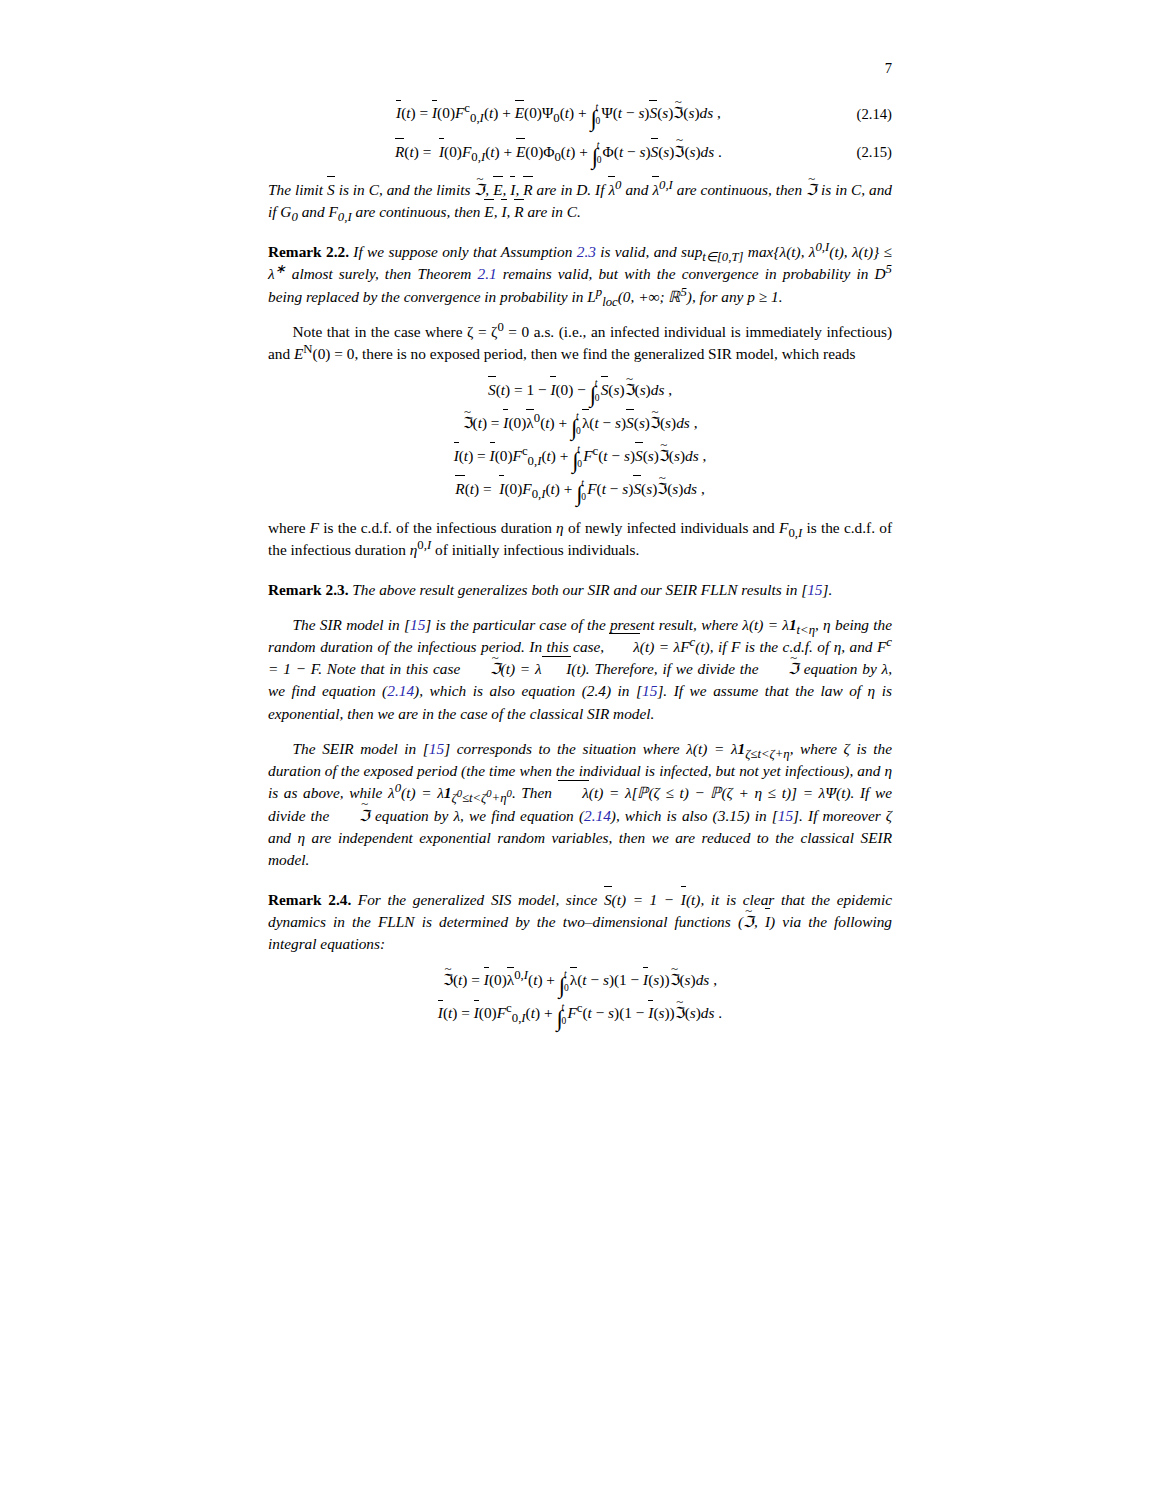7
I(t) = I(0)Fc0,I(t) + E(0)Ψ0(t) + ∫t 0 Ψ(t − s) S(s)~ℑ(s)ds ,
(2.14)
R(t) = I(0)F0,I(t) + E(0)Φ0(t) + ∫t 0 Φ(t − s) S(s)~ℑ(s)ds .
(2.15)
The limit S is in C, and the limits ~ℑ, E, I, R are in D. If λ0 and λ0,I are continuous, then ~ℑ is in C, and if G0 and F0,I are continuous, then E, I, R are in C.
Remark 2.2. If we suppose only that Assumption 2.3 is valid, and supt∈[0,T] max{λ(t), λ0,I(t), λ(t)} ≤ λ∗ almost surely, then Theorem 2.1 remains valid, but with the convergence in probability in D5 being replaced by the convergence in probability in Lploc(0, +∞; ℝ5), for any p ≥ 1.
Note that in the case where ζ = ζ0 = 0 a.s. (i.e., an infected individual is immediately infectious) and EN(0) = 0, there is no exposed period, then we find the generalized SIR model, which reads
S(t) = 1 − I(0) − ∫t 0 S(s)~ℑ(s)ds ,
~ℑ(t) = I(0) λ0(t) + ∫t 0 λ(t − s) S(s)~ℑ(s)ds ,
I(t) = I(0)Fc0,I(t) + ∫t 0 Fc(t − s) S(s)~ℑ(s)ds ,
R(t) = I(0)F0,I(t) + ∫t 0 F(t − s) S(s)~ℑ(s)ds ,
where F is the c.d.f. of the infectious duration η of newly infected individuals and F0,I is the c.d.f. of the infectious duration η0,I of initially infectious individuals.
Remark 2.3. The above result generalizes both our SIR and our SEIR FLLN results in [15].
The SIR model in [15] is the particular case of the present result, where λ(t) = λ1t<η, η being the random duration of the infectious period. In this case, λ(t) = λFc(t), if F is the c.d.f. of η, and Fc = 1 − F. Note that in this case ~ℑ(t) = λ I(t). Therefore, if we divide the ~ℑ equation by λ, we find equation (2.14), which is also equation (2.4) in [15]. If we assume that the law of η is exponential, then we are in the case of the classical SIR model.
The SEIR model in [15] corresponds to the situation where λ(t) = λ1ζ≤t<ζ+η, where ζ is the duration of the exposed period (the time when the individual is infected, but not yet infectious), and η is as above, while λ0(t) = λ1ζ0≤t<ζ0+η0. Then λ(t) = λ[ℙ(ζ ≤ t) − ℙ(ζ + η ≤ t)] = λΨ(t). If we divide the ~ℑ equation by λ, we find equation (2.14), which is also (3.15) in [15]. If moreover ζ and η are independent exponential random variables, then we are reduced to the classical SEIR model.
Remark 2.4. For the generalized SIS model, since S(t) = 1 − I(t), it is clear that the epidemic dynamics in the FLLN is determined by the two–dimensional functions (~ℑ, I) via the following integral equations:
~ℑ(t) = I(0) λ0,I(t) + ∫t 0 λ(t − s)(1 − I(s))~ℑ(s)ds ,
I(t) = I(0)Fc0,I(t) + ∫t 0 Fc(t − s)(1 − I(s))~ℑ(s)ds .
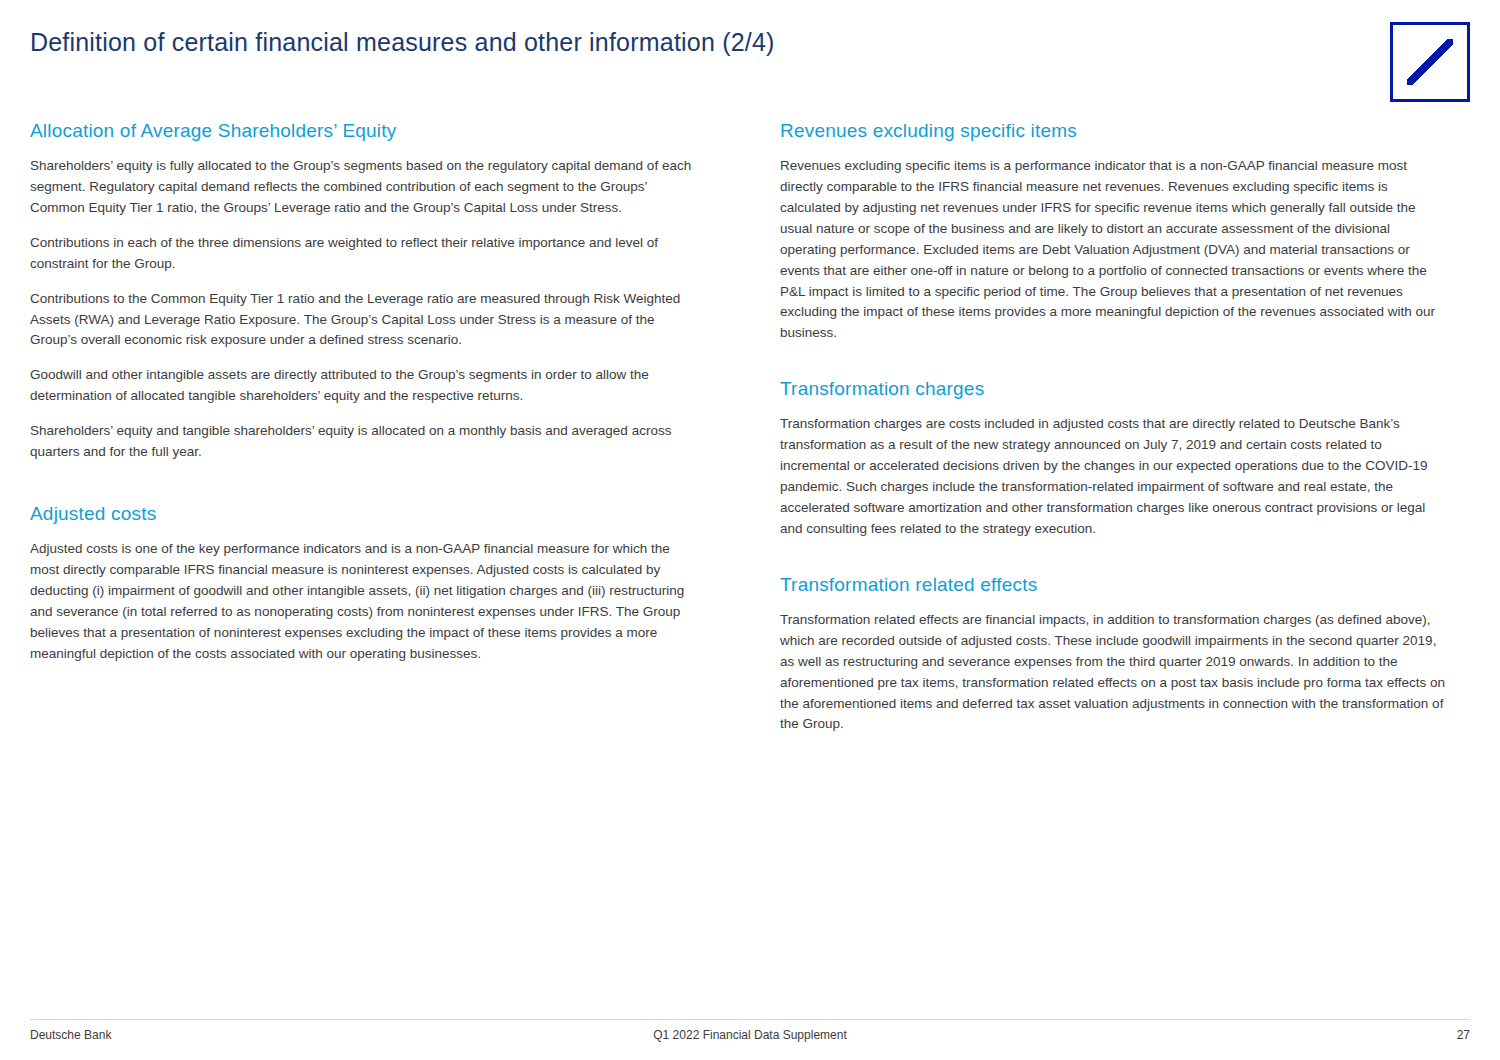Definition of certain financial measures and other information (2/4)
Allocation of Average Shareholders’ Equity
Shareholders’ equity is fully allocated to the Group’s segments based on the regulatory capital demand of each segment. Regulatory capital demand reflects the combined contribution of each segment to the Groups’ Common Equity Tier 1 ratio, the Groups’ Leverage ratio and the Group’s Capital Loss under Stress.
Contributions in each of the three dimensions are weighted to reflect their relative importance and level of constraint for the Group.
Contributions to the Common Equity Tier 1 ratio and the Leverage ratio are measured through Risk Weighted Assets (RWA) and Leverage Ratio Exposure. The Group’s Capital Loss under Stress is a measure of the Group’s overall economic risk exposure under a defined stress scenario.
Goodwill and other intangible assets are directly attributed to the Group’s segments in order to allow the determination of allocated tangible shareholders’ equity and the respective returns.
Shareholders’ equity and tangible shareholders’ equity is allocated on a monthly basis and averaged across quarters and for the full year.
Adjusted costs
Adjusted costs is one of the key performance indicators and is a non-GAAP financial measure for which the most directly comparable IFRS financial measure is noninterest expenses. Adjusted costs is calculated by deducting (i) impairment of goodwill and other intangible assets, (ii) net litigation charges and (iii) restructuring and severance (in total referred to as nonoperating costs) from noninterest expenses under IFRS. The Group believes that a presentation of noninterest expenses excluding the impact of these items provides a more meaningful depiction of the costs associated with our operating businesses.
Revenues excluding specific items
Revenues excluding specific items is a performance indicator that is a non-GAAP financial measure most directly comparable to the IFRS financial measure net revenues. Revenues excluding specific items is calculated by adjusting net revenues under IFRS for specific revenue items which generally fall outside the usual nature or scope of the business and are likely to distort an accurate assessment of the divisional operating performance. Excluded items are Debt Valuation Adjustment (DVA) and material transactions or events that are either one-off in nature or belong to a portfolio of connected transactions or events where the P&L impact is limited to a specific period of time. The Group believes that a presentation of net revenues excluding the impact of these items provides a more meaningful depiction of the revenues associated with our business.
Transformation charges
Transformation charges are costs included in adjusted costs that are directly related to Deutsche Bank’s transformation as a result of the new strategy announced on July 7, 2019 and certain costs related to incremental or accelerated decisions driven by the changes in our expected operations due to the COVID-19 pandemic. Such charges include the transformation-related impairment of software and real estate, the accelerated software amortization and other transformation charges like onerous contract provisions or legal and consulting fees related to the strategy execution.
Transformation related effects
Transformation related effects are financial impacts, in addition to transformation charges (as defined above), which are recorded outside of adjusted costs. These include goodwill impairments in the second quarter 2019, as well as restructuring and severance expenses from the third quarter 2019 onwards. In addition to the aforementioned pre tax items, transformation related effects on a post tax basis include pro forma tax effects on the aforementioned items and deferred tax asset valuation adjustments in connection with the transformation of the Group.
Deutsche Bank Q1 2022 Financial Data Supplement 27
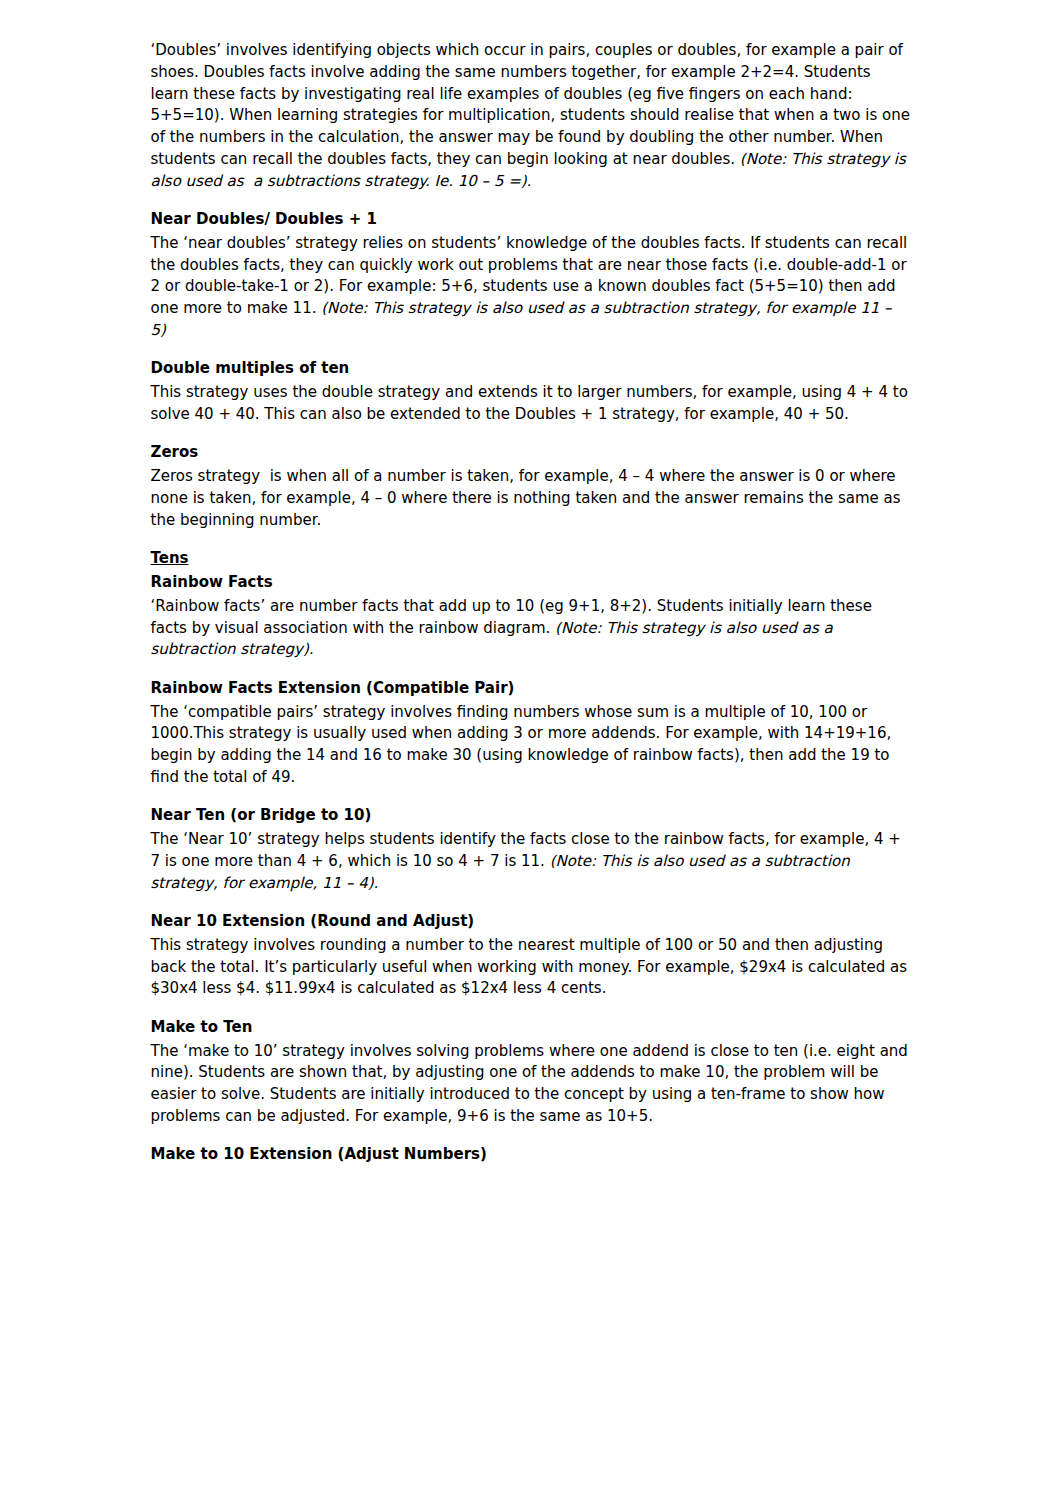‘Doubles’ involves identifying objects which occur in pairs, couples or doubles, for example a pair of shoes. Doubles facts involve adding the same numbers together, for example 2+2=4. Students learn these facts by investigating real life examples of doubles (eg five fingers on each hand: 5+5=10). When learning strategies for multiplication, students should realise that when a two is one of the numbers in the calculation, the answer may be found by doubling the other number. When students can recall the doubles facts, they can begin looking at near doubles. (Note: This strategy is also used as a subtractions strategy. Ie. 10 – 5 =).
Near Doubles/ Doubles + 1
The ‘near doubles’ strategy relies on students’ knowledge of the doubles facts. If students can recall the doubles facts, they can quickly work out problems that are near those facts (i.e. double-add-1 or 2 or double-take-1 or 2). For example: 5+6, students use a known doubles fact (5+5=10) then add one more to make 11. (Note: This strategy is also used as a subtraction strategy, for example 11 – 5)
Double multiples of ten
This strategy uses the double strategy and extends it to larger numbers, for example, using 4 + 4 to solve 40 + 40. This can also be extended to the Doubles + 1 strategy, for example, 40 + 50.
Zeros
Zeros strategy is when all of a number is taken, for example, 4 – 4 where the answer is 0 or where none is taken, for example, 4 – 0 where there is nothing taken and the answer remains the same as the beginning number.
Tens
Rainbow Facts
‘Rainbow facts’ are number facts that add up to 10 (eg 9+1, 8+2). Students initially learn these facts by visual association with the rainbow diagram. (Note: This strategy is also used as a subtraction strategy).
Rainbow Facts Extension (Compatible Pair)
The ‘compatible pairs’ strategy involves finding numbers whose sum is a multiple of 10, 100 or 1000.This strategy is usually used when adding 3 or more addends. For example, with 14+19+16, begin by adding the 14 and 16 to make 30 (using knowledge of rainbow facts), then add the 19 to find the total of 49.
Near Ten (or Bridge to 10)
The ‘Near 10’ strategy helps students identify the facts close to the rainbow facts, for example, 4 + 7 is one more than 4 + 6, which is 10 so 4 + 7 is 11. (Note: This is also used as a subtraction strategy, for example, 11 – 4).
Near 10 Extension (Round and Adjust)
This strategy involves rounding a number to the nearest multiple of 100 or 50 and then adjusting back the total. It’s particularly useful when working with money. For example, $29x4 is calculated as $30x4 less $4. $11.99x4 is calculated as $12x4 less 4 cents.
Make to Ten
The ‘make to 10’ strategy involves solving problems where one addend is close to ten (i.e. eight and nine). Students are shown that, by adjusting one of the addends to make 10, the problem will be easier to solve. Students are initially introduced to the concept by using a ten-frame to show how problems can be adjusted. For example, 9+6 is the same as 10+5.
Make to 10 Extension (Adjust Numbers)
********************
_AIM OF THE EXERCISE:_ Search the entries for the word "segments", then gather every line that has it.

_REPLY:_
Shareholders’ equity is fully allocated to the Group’s segments based on the regulatory capital demand of each segment. Regulatory capital demand reflects the combined contribution of each segment to the Groups’ Common Equity Tier 1 ratio, the Groups’ Leverage ratio and the Group’s Capital Loss under Stress.
Goodwill and other intangible assets are directly attributed to the Group’s segments in order to allow the determination of allocated tangible shareholders’ equity and the respective returns.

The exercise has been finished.